Já
vão longe aqueles idos. Tento tirar da memória alguns momentos daquele mundo
que rolava com a infância na bola. Da fumaça do tempo procuro encontrar o
menino que jogava pelada nos campinhos improvisados dos terrenos baldios,
espalhados pela cidade pequena, com alguns bairros e poucas ruas calçadas. Às
vezes o campinho era improvisado em algum fundo de quintal ou pastagem de uma
roça perto do centro da cidade. O jogo era disputado debaixo de chuva ou sol
escaldante.
Havia
o Campinho do Fole no outro lado do rio. Ali eram jogadas aos domingos, pela
manhã, as partidas mais importantes. O time de garotos da rua de cima contra o
da rua de baixo. No vaivém do jogo não faltavam empurrões, bate-bocas,
xingamentos e algumas brigas intensas. Terminando o jogo, o banho na correnteza
de águas límpidas serenava os ânimos. Uma amizade feita de relações naturais
logo se refazia com mergulhos e saltos a partir dos barrancos íngremes.
O
pai levava-me para ver os jogos dos times amadores da cidade no Campo da
Desportiva. No início cercado com folhas de zinco, depois murado, o Campo da
Desportiva era uma festa aos domingos. As folhas de zinco que cobriam a arquibancada
zuniam forte quando as rajadas de vento penetravam entre suas frestas. Dava
arrepios, parecia que algumas folhas de zinco na cobertura da arquibancada
podiam se soltar a qualquer momento e causar danos entre os torcedores.

______

> [TAREFA ESCRITA A]:
No trecho sobre o futebol da infância, em que dia e em que período do dia se jogavam as partidas mais importantes no Campinho do Fole?

______

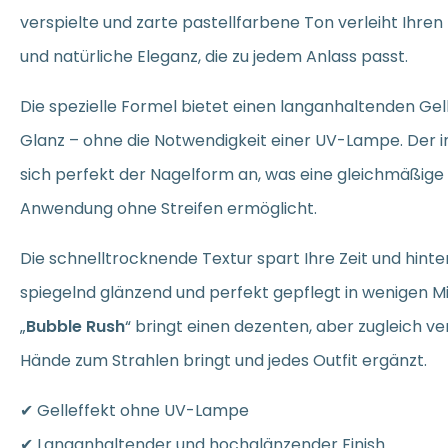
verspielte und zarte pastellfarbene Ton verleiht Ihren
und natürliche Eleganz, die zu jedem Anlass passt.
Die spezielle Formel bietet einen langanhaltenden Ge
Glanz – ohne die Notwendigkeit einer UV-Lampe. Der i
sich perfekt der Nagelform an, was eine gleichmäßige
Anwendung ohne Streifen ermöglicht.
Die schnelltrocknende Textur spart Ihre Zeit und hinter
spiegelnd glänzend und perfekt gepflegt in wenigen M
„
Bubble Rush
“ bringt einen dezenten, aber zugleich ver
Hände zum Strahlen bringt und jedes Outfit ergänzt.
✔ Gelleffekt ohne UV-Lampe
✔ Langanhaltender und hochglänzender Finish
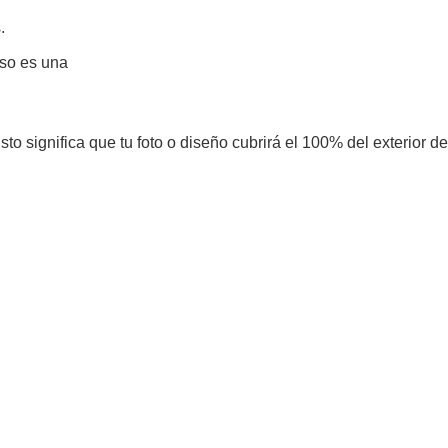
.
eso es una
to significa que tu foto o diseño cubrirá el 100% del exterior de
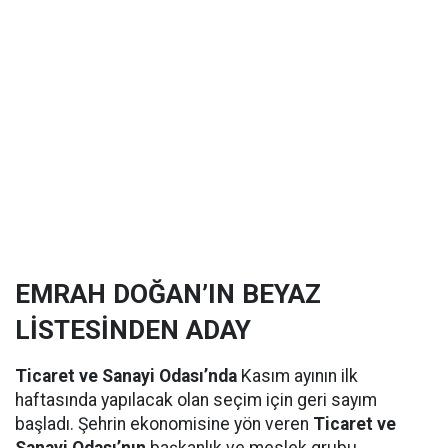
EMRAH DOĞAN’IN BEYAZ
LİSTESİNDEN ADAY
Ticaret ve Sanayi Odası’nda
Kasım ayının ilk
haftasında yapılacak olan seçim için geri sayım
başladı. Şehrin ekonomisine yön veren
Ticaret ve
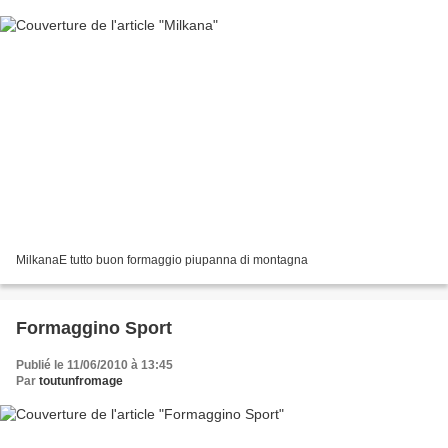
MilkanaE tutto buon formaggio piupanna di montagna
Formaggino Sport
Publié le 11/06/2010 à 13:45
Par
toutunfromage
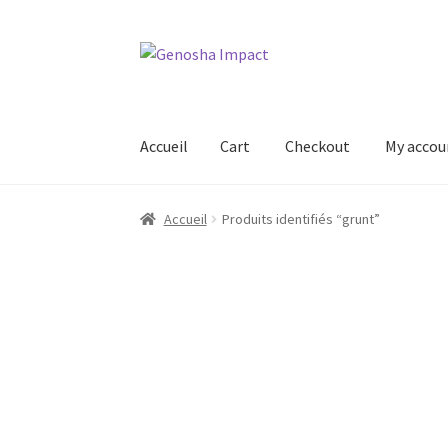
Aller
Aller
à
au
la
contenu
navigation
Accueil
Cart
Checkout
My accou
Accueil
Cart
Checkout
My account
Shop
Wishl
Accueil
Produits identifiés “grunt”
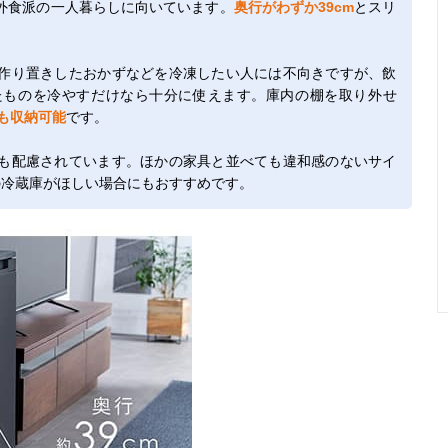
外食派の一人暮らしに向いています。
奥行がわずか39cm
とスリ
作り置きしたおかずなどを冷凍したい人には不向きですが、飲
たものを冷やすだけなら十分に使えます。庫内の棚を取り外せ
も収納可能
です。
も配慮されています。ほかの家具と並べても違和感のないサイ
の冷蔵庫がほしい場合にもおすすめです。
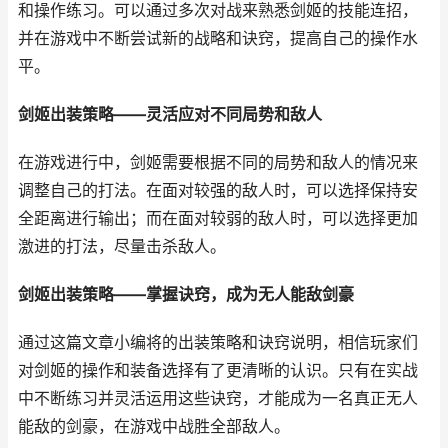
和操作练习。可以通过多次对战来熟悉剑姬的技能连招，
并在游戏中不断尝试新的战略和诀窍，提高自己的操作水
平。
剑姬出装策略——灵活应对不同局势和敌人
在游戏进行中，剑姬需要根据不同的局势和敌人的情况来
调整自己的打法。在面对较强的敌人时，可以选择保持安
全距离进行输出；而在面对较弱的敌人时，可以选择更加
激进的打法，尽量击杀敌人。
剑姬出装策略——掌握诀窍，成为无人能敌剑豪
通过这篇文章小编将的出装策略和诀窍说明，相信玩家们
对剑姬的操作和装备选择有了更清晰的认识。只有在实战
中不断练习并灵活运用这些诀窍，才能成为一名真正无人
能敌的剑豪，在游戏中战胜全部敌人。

______

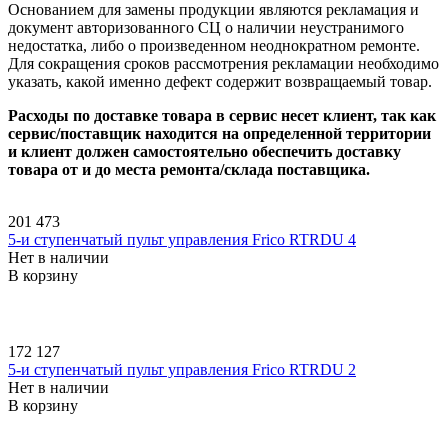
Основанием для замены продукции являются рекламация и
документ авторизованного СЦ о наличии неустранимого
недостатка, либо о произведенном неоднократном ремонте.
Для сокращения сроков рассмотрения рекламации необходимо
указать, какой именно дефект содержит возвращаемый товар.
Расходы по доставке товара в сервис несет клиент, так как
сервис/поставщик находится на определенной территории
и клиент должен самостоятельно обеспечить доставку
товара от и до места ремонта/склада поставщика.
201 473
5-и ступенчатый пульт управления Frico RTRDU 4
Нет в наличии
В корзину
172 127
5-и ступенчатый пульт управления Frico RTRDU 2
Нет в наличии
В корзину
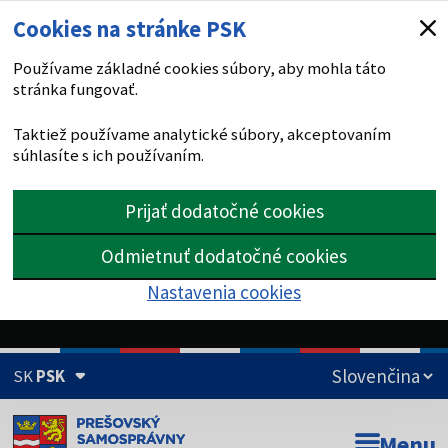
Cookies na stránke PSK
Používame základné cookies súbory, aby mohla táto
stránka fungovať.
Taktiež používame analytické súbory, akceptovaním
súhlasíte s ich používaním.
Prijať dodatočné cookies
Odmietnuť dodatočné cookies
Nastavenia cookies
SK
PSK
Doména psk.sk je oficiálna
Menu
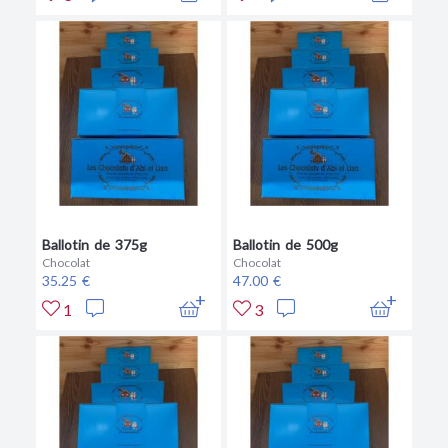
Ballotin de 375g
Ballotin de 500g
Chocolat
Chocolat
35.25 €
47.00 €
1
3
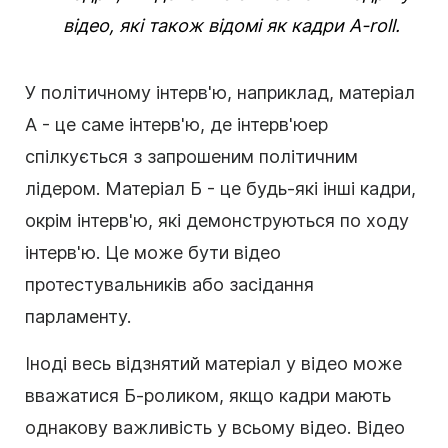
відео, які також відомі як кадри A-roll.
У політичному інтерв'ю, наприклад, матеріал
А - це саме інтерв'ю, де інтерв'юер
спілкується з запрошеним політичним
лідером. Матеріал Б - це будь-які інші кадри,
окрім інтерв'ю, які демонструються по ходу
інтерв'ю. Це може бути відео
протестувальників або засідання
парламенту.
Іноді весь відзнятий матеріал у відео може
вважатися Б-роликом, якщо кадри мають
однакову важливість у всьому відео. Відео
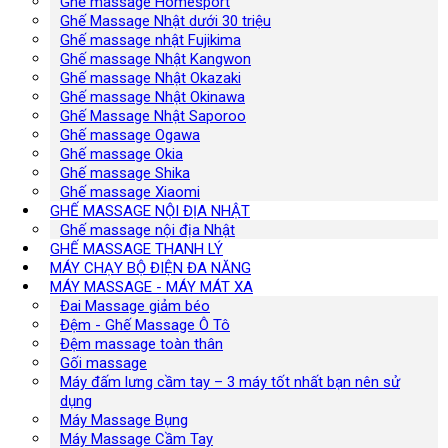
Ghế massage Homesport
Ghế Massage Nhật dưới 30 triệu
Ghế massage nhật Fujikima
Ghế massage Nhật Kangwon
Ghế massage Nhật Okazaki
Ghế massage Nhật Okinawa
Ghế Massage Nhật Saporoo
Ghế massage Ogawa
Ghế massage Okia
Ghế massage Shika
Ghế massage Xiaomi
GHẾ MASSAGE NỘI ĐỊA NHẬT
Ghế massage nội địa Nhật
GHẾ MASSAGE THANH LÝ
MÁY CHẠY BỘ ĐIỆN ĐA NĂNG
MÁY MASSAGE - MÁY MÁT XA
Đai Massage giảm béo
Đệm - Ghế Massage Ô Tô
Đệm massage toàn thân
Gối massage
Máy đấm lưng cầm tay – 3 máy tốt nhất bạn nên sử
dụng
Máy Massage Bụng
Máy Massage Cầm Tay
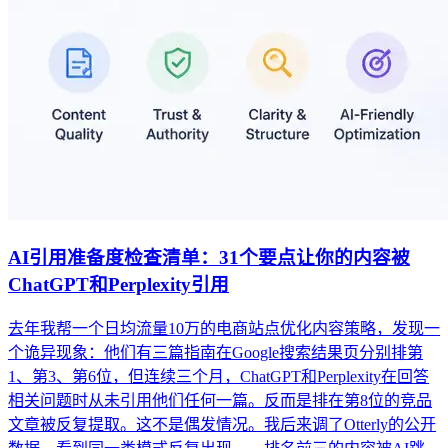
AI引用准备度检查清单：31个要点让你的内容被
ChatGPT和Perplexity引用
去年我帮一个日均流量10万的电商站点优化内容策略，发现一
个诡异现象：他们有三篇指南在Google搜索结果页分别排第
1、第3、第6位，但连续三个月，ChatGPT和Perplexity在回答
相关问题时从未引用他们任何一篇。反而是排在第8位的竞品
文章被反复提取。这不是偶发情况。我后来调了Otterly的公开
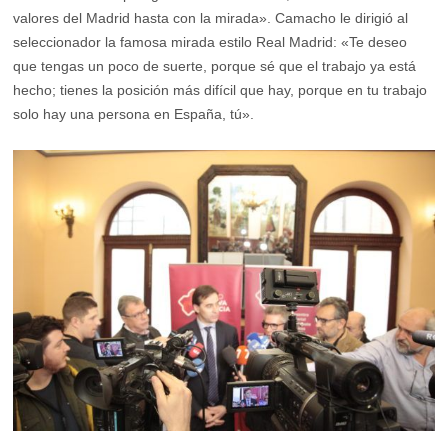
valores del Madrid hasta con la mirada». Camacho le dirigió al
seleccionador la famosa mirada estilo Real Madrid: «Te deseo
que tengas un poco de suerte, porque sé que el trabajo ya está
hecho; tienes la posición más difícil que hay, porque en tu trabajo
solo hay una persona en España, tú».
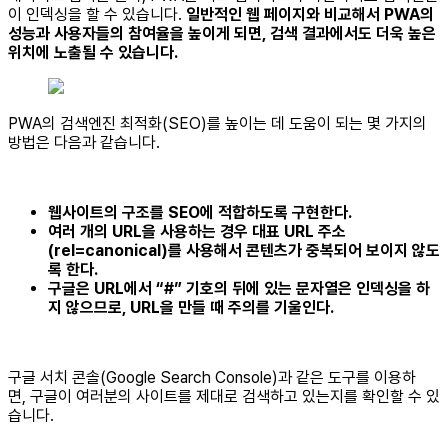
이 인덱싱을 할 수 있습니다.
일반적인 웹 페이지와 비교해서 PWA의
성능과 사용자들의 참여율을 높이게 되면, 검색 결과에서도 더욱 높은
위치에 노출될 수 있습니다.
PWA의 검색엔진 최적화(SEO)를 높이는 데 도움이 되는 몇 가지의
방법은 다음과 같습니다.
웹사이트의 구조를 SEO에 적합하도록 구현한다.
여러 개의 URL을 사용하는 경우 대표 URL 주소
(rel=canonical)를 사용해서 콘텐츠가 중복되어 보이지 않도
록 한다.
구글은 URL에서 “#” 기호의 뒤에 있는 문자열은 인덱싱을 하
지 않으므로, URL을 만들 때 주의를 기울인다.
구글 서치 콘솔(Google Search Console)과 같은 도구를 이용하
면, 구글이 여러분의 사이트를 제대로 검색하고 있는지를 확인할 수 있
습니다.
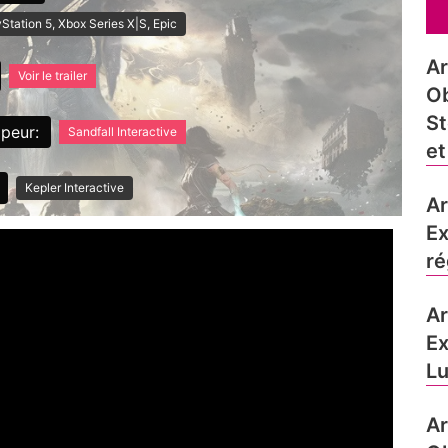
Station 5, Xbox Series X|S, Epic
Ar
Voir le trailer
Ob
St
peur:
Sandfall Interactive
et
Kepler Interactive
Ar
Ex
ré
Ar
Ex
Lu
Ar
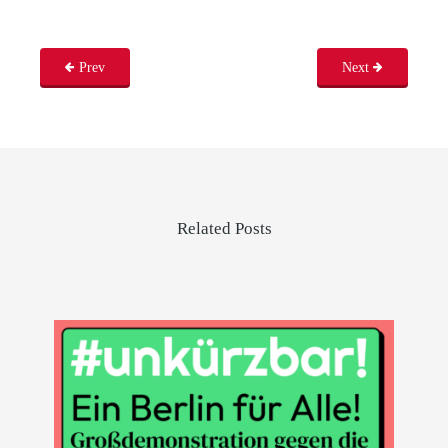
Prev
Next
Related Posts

______

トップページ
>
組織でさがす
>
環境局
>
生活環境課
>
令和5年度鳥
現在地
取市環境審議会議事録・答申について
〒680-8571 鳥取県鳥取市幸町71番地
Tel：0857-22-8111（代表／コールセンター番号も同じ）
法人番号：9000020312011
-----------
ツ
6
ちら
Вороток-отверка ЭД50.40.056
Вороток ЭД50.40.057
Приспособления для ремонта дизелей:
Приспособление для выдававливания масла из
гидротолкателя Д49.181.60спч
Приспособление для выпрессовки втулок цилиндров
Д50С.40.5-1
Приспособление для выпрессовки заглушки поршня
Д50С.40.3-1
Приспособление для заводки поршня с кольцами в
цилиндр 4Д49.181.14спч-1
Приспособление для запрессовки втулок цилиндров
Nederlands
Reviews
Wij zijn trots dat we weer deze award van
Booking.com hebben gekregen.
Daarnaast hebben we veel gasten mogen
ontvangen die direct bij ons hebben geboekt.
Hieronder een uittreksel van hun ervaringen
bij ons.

______

> [TAREFA ESCRITA B]:
Reproduza, nos registros, tudo desde a linha que contém "EMRAH DOĞAN’IN BEYAZ" até a linha que contém "toutunfromage", incluindo as duas, e deixe as imagens de fora da resposta.

> [RESPOSTA A]:
Aos domingos, pela manhã.

> [RESPOSTA B]:
EMRAH DOĞAN’IN BEYAZ
LİSTESİNDEN ADAY
Ticaret ve Sanayi Odası’nda
Kasım ayının ilk
haftasında yapılacak olan seçim için geri sayım
başladı. Şehrin ekonomisine yön veren
Ticaret ve
MilkanaE tutto buon formaggio piupanna di montagna
Formaggino Sport
Publié le 11/06/2010 à 13:45
Par
toutunfromage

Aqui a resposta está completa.